Another Tiger Cub nation, Malaysia is the world’s 35th largest and 23rd most competitive economy. Malaysia's GDP (PPP) was $0.816 trillion in 2016 and its per capita GDP was $28,281. The country is the third most prosperous Southeast Asian nation, and a significant proportion of Malaysia's citizens here enjoy a relatively high standard of living. Malaysia's economy is market-oriented, relatively open state-oriented, and diversified.
Malaysia is the world’s second biggest palm oil products exporter. Liquefied natural gas, petroleum, machinery, vehicles, wood and wood products, chemicals are some of Malaysia's other top export products. Malaysia’s main export partners are Singapore, China, Japan, USA, and Thailand.
3. The Philippines
The Philippines is the world's 34th biggest economy in terms of nominal GDP, and it is the sixth richest Southeast Asian economy in terms of GDP per capita. The economy of the Philippines is in a transitional phase, moving from a high reliance on agriculture to a service-sector and manufacturing based economy. The GDP (PPP) of the Philippines was $0.961 trillion in 2017, and and the GDP per capita is estimated at $3,429. Wide income disparities exist between the country's various socioeconomic classes. Growth disparities between the different regions of Philippines are also a reality.
Electronics assembly, food manufacturing, chemicals, fishing, petroleum, business process outsourcing are some of the biggest industries in the Philippines. Semiconductors, electronic equipment, garments, coconut oil, transport equipment are some the top exports to the nation. Japan, USA, European Union, China, and Hong Kong are the top five export partners of the Philippines.
Thailand has a highly export-oriented economy, as two-thirds of the country's GDP is derived from exports. Thailand's GDP (PPP) is US$1.108 trillion, and its GDP per capita is US$15,319. The hotel and restaurant sector is the biggest contributor (24.9%) to Thailand's GDP. The next biggest sectors are trade and logistics, which account for 13.4% of GDP, followed by agriculture (8.4%). In terms of GDP, Thailand ranks as the second largest of Southeast Asia’s economies. The country has achieved a dramatic decrease in poverty levels between 1988 and 2011, when the percentage of population living below the national poverty line decreased from 65.26% to 13.15%. The unemployment rate in Thailand is very low, but a significant proportion of the population have very low paying jobs.

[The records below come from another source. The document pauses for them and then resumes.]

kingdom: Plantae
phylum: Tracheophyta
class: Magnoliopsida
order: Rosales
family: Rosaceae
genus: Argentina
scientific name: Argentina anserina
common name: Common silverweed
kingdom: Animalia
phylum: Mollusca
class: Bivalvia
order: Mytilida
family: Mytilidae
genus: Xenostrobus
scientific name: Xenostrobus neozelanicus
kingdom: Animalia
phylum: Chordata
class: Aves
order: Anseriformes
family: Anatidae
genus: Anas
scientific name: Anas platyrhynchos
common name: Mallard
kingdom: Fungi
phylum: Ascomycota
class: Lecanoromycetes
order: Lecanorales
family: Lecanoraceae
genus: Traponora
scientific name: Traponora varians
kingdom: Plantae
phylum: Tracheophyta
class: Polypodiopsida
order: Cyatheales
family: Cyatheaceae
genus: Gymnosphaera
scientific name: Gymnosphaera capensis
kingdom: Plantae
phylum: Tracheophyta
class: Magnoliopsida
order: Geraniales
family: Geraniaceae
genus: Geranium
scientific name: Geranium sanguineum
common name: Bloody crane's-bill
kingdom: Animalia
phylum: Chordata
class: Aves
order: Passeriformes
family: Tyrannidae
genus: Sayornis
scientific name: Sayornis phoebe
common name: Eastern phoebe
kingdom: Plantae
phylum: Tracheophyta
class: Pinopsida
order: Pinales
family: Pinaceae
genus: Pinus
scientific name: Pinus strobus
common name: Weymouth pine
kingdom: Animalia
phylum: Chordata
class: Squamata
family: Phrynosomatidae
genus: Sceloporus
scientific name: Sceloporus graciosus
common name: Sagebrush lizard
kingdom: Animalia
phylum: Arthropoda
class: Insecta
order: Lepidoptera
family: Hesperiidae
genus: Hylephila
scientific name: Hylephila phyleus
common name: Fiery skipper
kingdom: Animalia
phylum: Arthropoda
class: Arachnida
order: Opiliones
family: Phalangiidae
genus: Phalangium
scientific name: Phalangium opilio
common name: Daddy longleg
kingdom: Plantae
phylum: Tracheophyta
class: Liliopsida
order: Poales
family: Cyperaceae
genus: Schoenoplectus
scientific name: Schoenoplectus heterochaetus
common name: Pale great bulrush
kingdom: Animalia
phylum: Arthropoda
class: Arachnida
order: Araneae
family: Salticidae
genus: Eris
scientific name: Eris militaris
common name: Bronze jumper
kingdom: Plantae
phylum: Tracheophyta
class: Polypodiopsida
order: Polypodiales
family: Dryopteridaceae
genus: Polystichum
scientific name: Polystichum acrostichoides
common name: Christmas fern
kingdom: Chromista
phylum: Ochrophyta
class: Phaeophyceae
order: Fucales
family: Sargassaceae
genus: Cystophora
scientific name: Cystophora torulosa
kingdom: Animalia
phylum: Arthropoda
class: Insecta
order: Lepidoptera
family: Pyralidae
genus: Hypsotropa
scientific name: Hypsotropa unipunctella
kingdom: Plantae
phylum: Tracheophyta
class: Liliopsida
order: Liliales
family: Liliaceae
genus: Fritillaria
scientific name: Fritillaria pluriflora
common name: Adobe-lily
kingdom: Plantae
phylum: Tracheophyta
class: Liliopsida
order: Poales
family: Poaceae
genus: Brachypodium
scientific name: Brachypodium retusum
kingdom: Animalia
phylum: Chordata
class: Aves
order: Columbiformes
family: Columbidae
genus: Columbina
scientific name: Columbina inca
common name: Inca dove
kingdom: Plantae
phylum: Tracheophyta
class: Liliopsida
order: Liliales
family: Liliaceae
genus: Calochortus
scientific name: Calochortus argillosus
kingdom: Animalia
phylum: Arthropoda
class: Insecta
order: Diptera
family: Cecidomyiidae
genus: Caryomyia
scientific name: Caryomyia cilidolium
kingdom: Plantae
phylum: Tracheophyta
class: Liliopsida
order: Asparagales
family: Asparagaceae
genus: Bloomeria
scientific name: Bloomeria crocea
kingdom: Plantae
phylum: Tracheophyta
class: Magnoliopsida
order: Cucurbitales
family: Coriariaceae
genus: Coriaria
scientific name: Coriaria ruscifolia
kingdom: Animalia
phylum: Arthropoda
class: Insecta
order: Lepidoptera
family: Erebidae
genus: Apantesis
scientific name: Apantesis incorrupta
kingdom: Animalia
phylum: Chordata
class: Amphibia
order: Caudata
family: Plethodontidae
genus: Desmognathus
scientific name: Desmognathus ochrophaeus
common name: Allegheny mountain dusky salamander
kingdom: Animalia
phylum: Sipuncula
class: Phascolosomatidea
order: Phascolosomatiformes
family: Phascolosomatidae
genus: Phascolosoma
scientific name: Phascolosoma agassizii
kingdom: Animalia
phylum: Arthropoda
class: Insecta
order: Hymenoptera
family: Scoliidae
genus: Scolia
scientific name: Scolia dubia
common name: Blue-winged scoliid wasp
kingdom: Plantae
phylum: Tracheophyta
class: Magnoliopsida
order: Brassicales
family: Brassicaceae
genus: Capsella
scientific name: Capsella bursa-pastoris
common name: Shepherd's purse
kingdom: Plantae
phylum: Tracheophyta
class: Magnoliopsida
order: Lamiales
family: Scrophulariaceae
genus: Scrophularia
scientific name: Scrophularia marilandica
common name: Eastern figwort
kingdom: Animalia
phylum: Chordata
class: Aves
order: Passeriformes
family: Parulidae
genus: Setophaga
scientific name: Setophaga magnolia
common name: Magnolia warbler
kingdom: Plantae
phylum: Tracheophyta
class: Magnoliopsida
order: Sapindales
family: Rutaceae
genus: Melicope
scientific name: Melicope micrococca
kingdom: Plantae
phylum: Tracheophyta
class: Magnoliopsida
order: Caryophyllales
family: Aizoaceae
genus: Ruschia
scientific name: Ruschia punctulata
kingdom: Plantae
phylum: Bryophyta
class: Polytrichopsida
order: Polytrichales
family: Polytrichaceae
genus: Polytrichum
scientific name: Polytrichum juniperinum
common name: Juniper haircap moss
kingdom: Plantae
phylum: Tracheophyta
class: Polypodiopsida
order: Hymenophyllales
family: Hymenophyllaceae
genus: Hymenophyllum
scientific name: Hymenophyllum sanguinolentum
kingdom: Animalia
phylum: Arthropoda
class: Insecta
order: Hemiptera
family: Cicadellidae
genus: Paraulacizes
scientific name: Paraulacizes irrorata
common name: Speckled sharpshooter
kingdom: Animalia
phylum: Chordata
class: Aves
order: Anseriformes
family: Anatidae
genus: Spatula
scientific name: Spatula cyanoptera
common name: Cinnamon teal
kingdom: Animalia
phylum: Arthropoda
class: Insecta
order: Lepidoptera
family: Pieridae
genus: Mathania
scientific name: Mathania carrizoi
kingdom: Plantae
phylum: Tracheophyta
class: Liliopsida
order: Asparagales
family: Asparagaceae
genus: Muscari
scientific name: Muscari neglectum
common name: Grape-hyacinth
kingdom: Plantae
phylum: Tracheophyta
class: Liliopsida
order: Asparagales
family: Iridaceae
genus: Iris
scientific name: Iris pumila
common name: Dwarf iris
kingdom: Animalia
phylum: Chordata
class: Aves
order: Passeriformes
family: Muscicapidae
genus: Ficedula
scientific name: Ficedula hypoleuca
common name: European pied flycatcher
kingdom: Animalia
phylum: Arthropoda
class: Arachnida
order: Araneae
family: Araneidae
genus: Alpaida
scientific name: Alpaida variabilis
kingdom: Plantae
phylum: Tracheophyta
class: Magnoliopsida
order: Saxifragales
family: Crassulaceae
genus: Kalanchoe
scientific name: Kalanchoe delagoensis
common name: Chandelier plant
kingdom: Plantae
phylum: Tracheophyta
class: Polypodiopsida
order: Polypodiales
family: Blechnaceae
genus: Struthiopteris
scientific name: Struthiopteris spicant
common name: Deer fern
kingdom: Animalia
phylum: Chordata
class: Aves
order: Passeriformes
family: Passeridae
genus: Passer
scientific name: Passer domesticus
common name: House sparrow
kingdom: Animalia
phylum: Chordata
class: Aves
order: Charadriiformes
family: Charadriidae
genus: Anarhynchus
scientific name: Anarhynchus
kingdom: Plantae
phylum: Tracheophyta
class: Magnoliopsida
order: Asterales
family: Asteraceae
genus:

Automobiles, financial services, tourism, electrical equipment, and cement are some of the biggest industries in Thailand, while machinery, electronics, chemicals, automobiles and parts, textiles, and furniture are the country's top exports. China, USA, Japan, Malaysia, and Australia are Thailand's five top export partners.
Vietnam has the world’s 47th biggest economy in terms of nominal GDP. Although the country had a highly centralized planned economy prior to the mid-1980s, it has now shifted to a mixed economy. Vietnam's economy relies heavily on foreign investment for growth, and several predictions suggest that the Vietnamese economy could soon be one of the fastest-growing in the world. The country had a GDP (PPP) of $704.507 billion in 2017, and its GDP per capita was $2,459.
The following sectors are significant contributors to Vietnam's GDP: services (44%), industrial (39%), and agricultural (17%). Agro-based industries are the biggest industries in the country, and rice, coffee, clothes, crude oil, and electronics are Vietnam's top exports. China, South Korea, Japan, and Taiwan are the biggest markets for Vietnam’s exports.